Road Trip: A renewed view of the Second Amendment

Recently I had the great opportunity to take a road trip with my wife to southern Nevada. Being a freshly-renewed permitted carrier of a concealed weapon from Missouri, my wife and I planned the trip to have as little encumbrances to our CCW privileges as possible. So the route we planned took us south to Oklahoma City, west through the Texas “panhandle” and New Mexico and Arizona before turning north to the Las Vegas metro. Our stop in Kingman, AZ, gave us the chance to secure our firearms in a fire-proof lock box before hitting US-93 north. Nevada was the only State on that route that does not recognize my permit.

Driving through the rural southwest countryside gives you a renewed sense on the Second Amendment and what it’s really about, especially when you’re talking about a countryside that is much more sparse than what I’ve ever seen before, or at least recall ever seeing.

To give you an idea, New Mexico is 36th in the list of States by population, just two below Kansas, but 5th by square mileage. Missouri is 18th by population, 21st by area. Kansas is 15th by area. And in Kansas much of that population is gathered around three points: Kansas City, Topeka, and Wichita. Kind of like in Nebraska (just below New Mexico by population) where you have Omaha, Lincoln, and everywhere else.

Out in the rural areas, a firearm could literally mean the difference between keeping what you have or potentially losing some of your livelihood, if not our life.

Living in the city, it is quite easy to see how arguments for gun control can be considered. Everyone is relatively densely packed. Even in Kansas City, I can see how many could argue for gun control. Missouri has some of the loosest gun laws in the country, but Kansas City and St Louis make Missouri look bad in terms of violent crime. But consider Iowa, which has gun laws pretty close to Missouri, but some of the lowest violent crime rates in the country.

But again, that’s living in a metro. When you try to take the problems of living in metropolitan areas and act like those problems exist everywhere, resistance to that concept should not be unsurprising. But at the same time, the sense of independence among those living in rural parts of the country will feed into the resistance.

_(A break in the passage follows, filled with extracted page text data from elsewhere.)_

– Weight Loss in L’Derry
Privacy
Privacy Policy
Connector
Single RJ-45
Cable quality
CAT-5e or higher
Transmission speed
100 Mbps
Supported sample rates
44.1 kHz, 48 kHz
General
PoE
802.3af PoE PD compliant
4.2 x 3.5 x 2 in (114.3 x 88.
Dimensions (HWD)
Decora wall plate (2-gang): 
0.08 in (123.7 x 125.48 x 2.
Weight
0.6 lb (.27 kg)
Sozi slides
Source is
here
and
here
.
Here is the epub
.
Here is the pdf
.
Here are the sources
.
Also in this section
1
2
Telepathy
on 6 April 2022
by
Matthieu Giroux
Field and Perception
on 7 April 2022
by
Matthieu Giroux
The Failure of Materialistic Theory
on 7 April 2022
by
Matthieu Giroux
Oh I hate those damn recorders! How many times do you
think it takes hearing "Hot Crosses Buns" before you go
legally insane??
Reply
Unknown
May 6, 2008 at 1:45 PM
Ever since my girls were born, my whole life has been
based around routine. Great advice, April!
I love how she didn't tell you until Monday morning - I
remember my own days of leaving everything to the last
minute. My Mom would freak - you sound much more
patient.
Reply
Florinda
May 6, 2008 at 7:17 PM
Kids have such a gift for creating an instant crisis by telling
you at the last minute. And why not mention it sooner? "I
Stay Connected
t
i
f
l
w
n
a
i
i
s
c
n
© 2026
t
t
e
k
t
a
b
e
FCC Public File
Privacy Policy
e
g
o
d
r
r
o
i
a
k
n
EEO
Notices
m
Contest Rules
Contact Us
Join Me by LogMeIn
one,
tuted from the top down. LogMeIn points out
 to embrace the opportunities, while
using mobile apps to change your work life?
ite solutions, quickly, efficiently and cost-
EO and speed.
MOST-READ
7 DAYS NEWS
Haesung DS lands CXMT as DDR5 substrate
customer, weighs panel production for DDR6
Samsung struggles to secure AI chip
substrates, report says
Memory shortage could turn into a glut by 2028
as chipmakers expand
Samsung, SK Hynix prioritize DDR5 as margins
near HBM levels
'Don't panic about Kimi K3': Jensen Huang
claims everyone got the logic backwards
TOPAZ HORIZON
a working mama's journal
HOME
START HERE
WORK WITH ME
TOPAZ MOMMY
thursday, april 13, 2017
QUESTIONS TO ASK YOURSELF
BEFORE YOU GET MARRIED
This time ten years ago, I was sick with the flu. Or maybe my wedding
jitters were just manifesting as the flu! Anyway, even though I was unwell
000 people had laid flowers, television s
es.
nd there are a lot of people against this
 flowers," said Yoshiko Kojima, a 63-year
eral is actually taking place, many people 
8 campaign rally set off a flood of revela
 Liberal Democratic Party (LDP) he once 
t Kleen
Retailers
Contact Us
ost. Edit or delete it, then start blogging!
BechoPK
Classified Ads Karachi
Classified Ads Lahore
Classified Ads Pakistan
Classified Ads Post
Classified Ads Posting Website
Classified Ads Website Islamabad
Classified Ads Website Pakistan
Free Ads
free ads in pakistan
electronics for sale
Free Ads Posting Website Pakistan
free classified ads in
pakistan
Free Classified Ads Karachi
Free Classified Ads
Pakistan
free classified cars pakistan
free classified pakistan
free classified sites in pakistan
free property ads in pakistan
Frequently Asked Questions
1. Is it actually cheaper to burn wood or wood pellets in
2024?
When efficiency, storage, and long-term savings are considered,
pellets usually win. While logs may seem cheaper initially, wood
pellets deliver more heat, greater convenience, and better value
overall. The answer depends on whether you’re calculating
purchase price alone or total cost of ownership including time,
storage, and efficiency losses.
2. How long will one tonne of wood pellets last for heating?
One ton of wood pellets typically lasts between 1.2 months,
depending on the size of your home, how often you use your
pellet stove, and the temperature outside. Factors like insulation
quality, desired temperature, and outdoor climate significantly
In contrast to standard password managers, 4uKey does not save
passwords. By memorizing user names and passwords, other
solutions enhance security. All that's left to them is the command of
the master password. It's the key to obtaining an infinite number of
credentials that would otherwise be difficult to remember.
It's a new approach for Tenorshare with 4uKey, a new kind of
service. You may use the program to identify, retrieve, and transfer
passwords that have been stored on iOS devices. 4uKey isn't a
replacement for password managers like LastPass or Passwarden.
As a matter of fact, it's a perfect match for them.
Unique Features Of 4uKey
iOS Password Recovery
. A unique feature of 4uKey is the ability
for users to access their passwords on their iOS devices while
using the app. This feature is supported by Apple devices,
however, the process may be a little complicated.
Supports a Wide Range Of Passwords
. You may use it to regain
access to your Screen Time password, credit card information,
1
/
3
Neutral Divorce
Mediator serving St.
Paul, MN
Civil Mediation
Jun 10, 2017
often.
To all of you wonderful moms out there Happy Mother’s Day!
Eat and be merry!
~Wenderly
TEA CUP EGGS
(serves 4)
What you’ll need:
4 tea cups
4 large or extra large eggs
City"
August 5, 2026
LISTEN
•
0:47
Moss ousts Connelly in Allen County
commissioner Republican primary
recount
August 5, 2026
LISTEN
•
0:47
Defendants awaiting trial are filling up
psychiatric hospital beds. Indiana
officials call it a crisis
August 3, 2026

You walk onto a cattle ranch in rural New Mexico (or rural anywhere, for that matter) and try to tell the owner and his/her family how they must live their lives, you’re not going to be met kindly.

One of the interesting paradoxes that plagues the firearms discussion is how major firearms incidents feed gun sales. Many on the gun control left have used this trend as a springboard for the argument that the NRA feeds on mass shootings worse than the gun control proponents. That’s not the case. Instead to see what is going on, look at another mass shooting: Charleston, SC.

After the Charleston incident, guns were attacked, but interestingly so was the flag for the Army of Northern Virginia — wrongly called the “Confederate flag”. Calls for banning it sounded off from all parts of the country. And paradoxically, this actually spurred on sales for items bearing the flag’s design. Why? It comes down to one simple concept: the people buying the stuff didn’t want to be told they couldn’t have it.

After Sandy Hook, many of those who bought firearms were first-time buyers. After Sandy Hook, there were massive calls for gun laws and gun bans. As I pointed out on this blog and elsewhere, many on the gun control left were also calling for blood — public executions of gun owners, bombing the NRA headquarters, beheading Wayne LaPierre and NRA executives, and so on. In response, guns were bought up by the truckload, and shelves cleared of ammunition. I called it “gun control without legislation“. And again, many were first-time buyers, people who previously had not considered buying a firearm, simply because they did not want to be told by anyone else that they could not own one.

So driving through the countryside gives you a renewed sense of the libertarian idea. And why in New Mexico, Gary Johnson was very popular. It’s amazing how kindly people respond to you when you stop trying to tell them how to live their lives. Isn’t about time we start doing the same with regard to firearms? Or are we going to be constantly of the idea that adults must always be treated like big children?